Data items

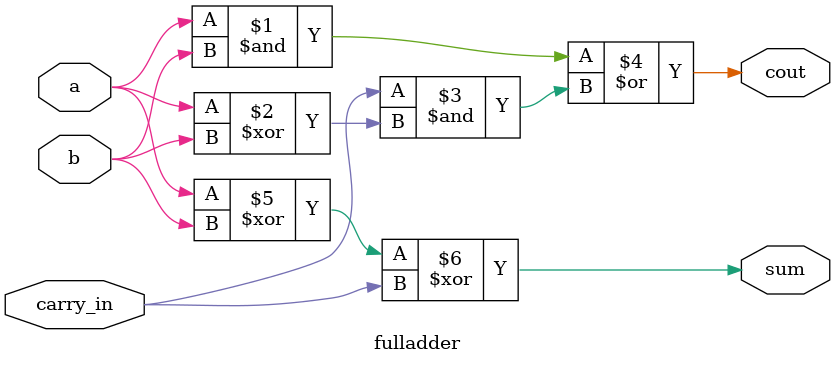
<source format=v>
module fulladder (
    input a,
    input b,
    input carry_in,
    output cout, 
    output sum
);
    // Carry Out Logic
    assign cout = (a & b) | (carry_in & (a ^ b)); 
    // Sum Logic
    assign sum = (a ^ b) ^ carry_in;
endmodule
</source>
---
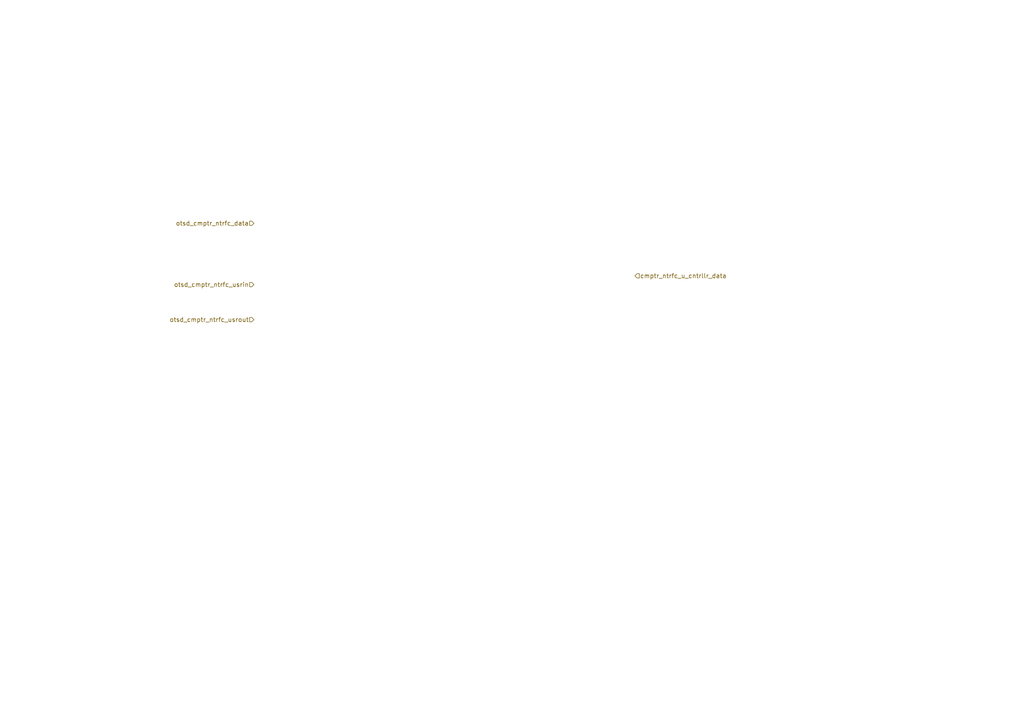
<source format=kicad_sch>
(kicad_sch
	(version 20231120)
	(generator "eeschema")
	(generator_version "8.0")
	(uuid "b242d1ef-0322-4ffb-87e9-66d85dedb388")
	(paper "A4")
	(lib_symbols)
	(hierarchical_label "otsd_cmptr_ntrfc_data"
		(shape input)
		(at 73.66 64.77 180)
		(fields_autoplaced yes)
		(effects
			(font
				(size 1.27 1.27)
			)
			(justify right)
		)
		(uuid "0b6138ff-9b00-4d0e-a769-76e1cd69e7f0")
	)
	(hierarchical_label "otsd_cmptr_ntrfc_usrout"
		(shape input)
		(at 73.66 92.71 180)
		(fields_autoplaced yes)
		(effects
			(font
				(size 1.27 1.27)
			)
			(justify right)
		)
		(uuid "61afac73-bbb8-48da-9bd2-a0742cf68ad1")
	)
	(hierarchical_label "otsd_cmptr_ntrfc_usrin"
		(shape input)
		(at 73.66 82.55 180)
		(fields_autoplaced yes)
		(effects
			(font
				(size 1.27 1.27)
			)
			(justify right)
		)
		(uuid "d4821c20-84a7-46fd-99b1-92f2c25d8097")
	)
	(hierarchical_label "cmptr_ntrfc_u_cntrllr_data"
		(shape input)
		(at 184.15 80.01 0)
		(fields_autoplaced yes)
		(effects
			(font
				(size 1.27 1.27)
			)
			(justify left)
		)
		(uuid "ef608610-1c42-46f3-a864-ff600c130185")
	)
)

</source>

● **YOUR ASSIGNMENT**
Isolate the lines above that contain the word "cout" and copy them.

● **EXERCISE OUTPUT**
    output cout, 
    assign cout = (a & b) | (carry_in & (a ^ b)); 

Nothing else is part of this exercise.